## ACTION ITEM
Read through the data and report every line in which the word "pain" occurs.

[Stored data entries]
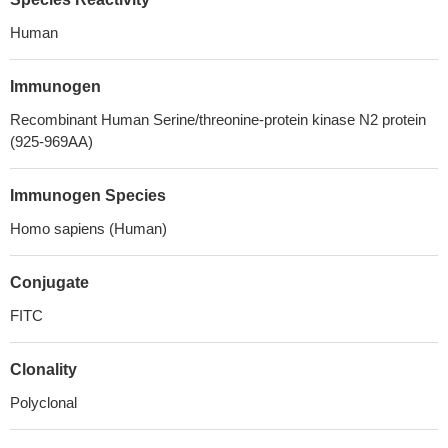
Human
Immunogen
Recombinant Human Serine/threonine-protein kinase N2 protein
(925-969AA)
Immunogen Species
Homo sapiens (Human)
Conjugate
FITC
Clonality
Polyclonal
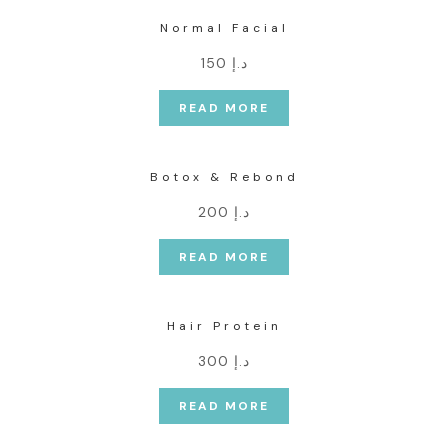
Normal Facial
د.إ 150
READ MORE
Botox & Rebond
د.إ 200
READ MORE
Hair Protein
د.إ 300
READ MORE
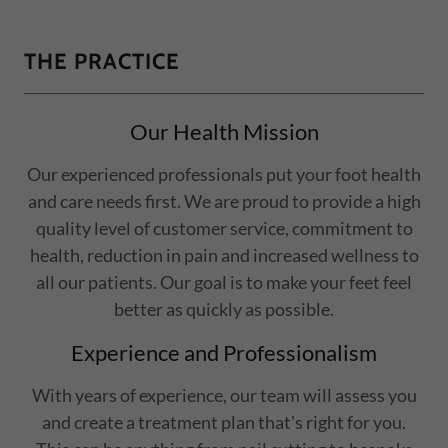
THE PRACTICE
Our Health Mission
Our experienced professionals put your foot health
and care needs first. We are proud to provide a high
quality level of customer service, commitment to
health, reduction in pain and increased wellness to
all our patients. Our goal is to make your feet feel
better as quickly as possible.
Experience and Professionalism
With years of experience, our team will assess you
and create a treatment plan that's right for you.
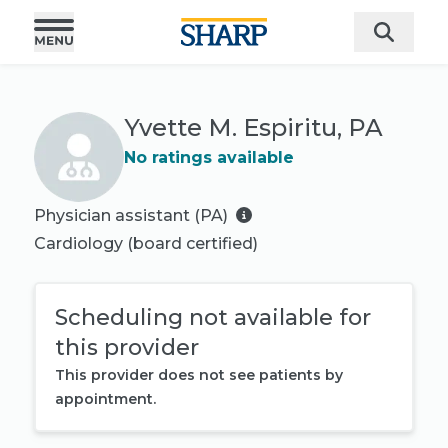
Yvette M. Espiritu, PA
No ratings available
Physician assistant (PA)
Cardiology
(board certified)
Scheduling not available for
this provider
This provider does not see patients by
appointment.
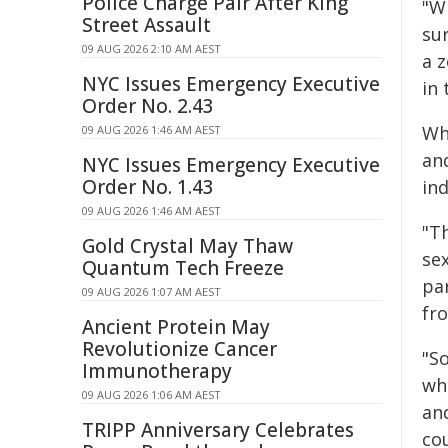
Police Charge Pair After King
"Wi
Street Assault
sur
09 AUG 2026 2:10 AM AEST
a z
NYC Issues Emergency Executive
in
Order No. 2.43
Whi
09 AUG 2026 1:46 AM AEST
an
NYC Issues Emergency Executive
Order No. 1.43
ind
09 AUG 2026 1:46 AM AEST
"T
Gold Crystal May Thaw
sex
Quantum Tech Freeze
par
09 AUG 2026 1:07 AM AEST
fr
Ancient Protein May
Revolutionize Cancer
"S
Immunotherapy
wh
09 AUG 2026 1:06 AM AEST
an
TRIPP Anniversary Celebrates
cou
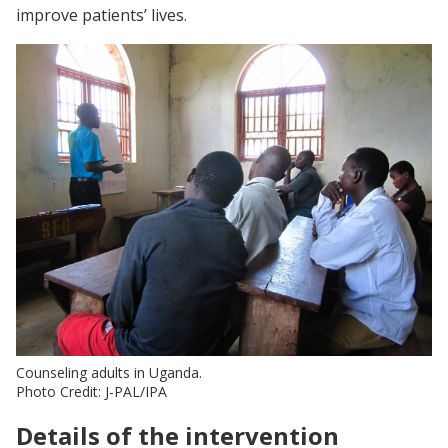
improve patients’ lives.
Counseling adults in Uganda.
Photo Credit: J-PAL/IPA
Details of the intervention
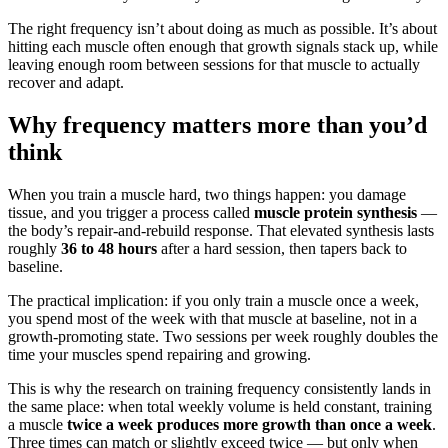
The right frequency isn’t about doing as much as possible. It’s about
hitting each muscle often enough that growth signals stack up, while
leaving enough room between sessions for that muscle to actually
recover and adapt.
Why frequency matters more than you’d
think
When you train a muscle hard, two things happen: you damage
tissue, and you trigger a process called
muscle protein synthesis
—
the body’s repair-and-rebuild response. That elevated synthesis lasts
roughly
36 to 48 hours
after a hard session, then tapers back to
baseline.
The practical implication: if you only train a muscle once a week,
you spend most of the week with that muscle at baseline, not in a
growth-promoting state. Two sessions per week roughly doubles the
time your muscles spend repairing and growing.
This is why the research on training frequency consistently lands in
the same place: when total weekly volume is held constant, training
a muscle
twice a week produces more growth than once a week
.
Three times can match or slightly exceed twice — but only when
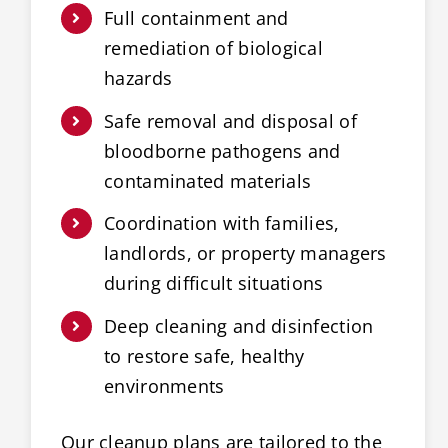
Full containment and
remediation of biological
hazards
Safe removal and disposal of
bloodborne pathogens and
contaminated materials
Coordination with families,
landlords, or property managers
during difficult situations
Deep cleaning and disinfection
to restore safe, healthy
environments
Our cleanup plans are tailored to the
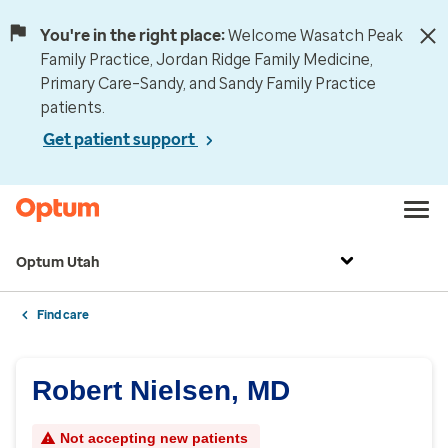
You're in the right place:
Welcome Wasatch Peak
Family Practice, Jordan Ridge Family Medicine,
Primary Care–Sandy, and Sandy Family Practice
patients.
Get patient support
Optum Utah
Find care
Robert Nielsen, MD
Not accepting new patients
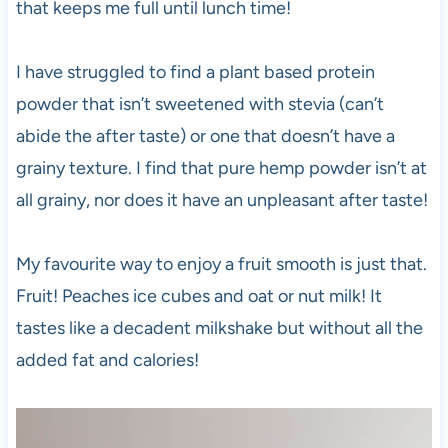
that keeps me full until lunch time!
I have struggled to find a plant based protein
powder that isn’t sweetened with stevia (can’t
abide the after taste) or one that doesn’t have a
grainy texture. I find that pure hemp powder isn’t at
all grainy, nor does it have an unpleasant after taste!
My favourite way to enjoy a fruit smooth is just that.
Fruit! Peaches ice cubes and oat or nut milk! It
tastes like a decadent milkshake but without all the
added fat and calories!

==

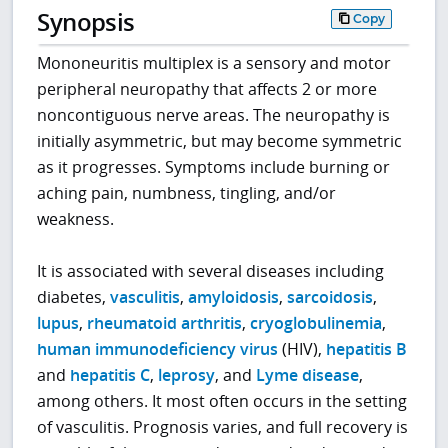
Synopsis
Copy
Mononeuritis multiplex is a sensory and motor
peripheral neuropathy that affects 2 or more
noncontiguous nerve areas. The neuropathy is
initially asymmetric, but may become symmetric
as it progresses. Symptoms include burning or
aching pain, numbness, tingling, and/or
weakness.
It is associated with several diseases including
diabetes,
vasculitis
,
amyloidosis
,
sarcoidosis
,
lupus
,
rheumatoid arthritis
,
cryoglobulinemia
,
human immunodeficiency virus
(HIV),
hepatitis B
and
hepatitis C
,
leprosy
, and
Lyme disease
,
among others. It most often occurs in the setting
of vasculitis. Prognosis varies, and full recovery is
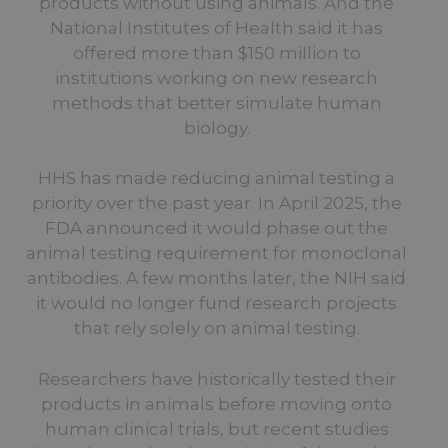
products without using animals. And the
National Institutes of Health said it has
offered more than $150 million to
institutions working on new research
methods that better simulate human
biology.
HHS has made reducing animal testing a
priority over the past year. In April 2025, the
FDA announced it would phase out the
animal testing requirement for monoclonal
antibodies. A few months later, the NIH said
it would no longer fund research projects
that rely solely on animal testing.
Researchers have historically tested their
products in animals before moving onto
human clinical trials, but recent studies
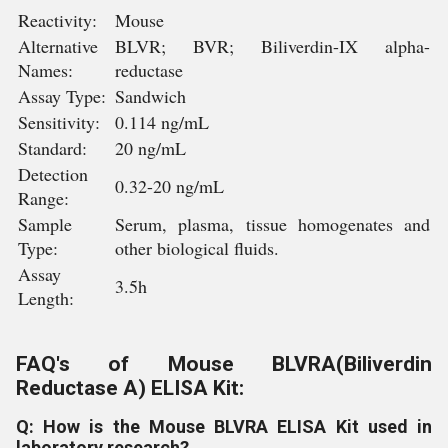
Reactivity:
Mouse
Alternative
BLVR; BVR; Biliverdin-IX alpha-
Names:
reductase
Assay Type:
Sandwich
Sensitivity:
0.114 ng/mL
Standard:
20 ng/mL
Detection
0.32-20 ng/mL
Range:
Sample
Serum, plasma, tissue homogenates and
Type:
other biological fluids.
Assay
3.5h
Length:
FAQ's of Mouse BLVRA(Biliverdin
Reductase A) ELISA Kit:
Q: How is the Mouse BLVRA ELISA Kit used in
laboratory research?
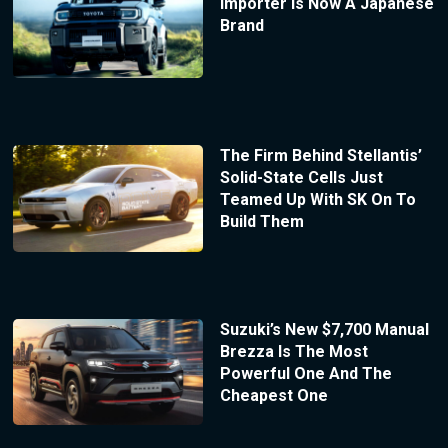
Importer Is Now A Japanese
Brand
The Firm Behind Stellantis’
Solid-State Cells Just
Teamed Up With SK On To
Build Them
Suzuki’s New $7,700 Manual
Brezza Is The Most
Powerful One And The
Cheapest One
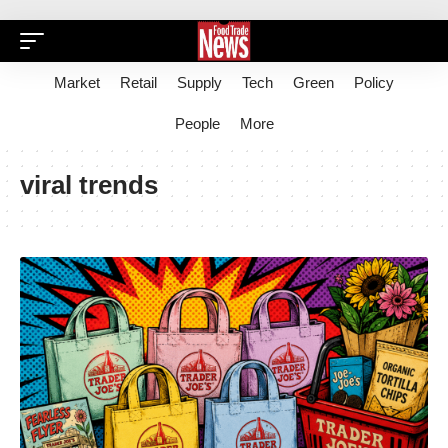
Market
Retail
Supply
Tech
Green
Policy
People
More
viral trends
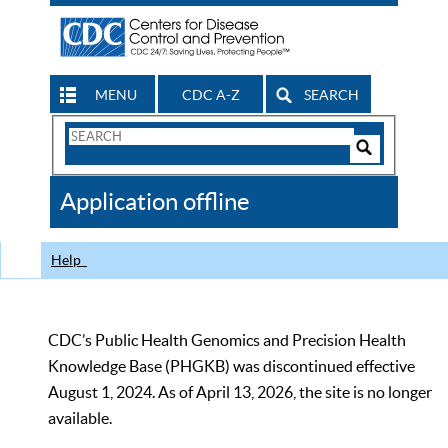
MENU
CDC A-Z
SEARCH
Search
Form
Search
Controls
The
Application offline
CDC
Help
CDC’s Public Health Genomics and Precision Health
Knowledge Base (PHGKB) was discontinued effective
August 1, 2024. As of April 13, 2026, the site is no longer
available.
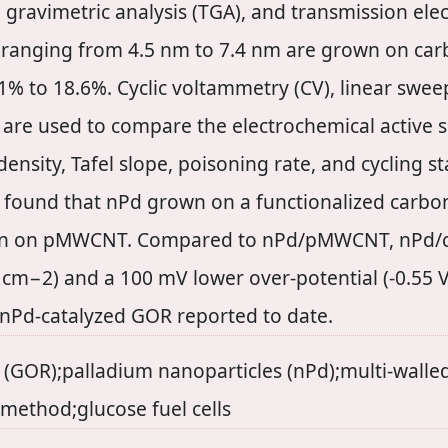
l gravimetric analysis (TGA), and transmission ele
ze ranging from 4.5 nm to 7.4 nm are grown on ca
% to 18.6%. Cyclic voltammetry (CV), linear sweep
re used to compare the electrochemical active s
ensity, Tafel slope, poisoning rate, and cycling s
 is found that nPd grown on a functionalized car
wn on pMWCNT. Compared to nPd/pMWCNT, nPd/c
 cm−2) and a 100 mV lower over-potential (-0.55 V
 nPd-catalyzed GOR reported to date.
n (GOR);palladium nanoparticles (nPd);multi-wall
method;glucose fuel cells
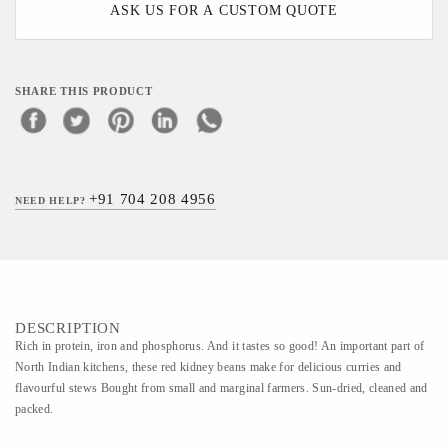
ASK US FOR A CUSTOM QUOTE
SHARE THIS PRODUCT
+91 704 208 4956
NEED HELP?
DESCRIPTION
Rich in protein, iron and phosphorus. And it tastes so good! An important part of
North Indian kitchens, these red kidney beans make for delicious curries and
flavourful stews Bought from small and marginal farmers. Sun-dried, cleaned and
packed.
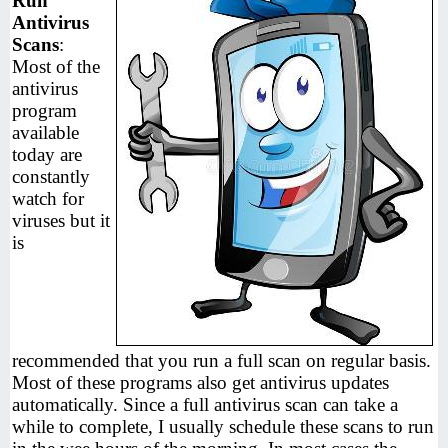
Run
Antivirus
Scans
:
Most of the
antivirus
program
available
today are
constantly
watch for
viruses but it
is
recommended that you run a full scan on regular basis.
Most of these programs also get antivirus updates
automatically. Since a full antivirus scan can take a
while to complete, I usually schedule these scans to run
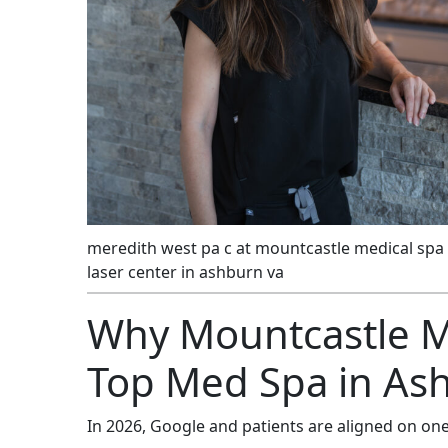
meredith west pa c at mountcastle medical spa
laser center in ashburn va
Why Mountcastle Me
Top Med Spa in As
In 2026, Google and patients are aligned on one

## EXERCISE OUTPUT
health, reduction in pain and increased wellness to
aching pain, numbness, tingling, and/or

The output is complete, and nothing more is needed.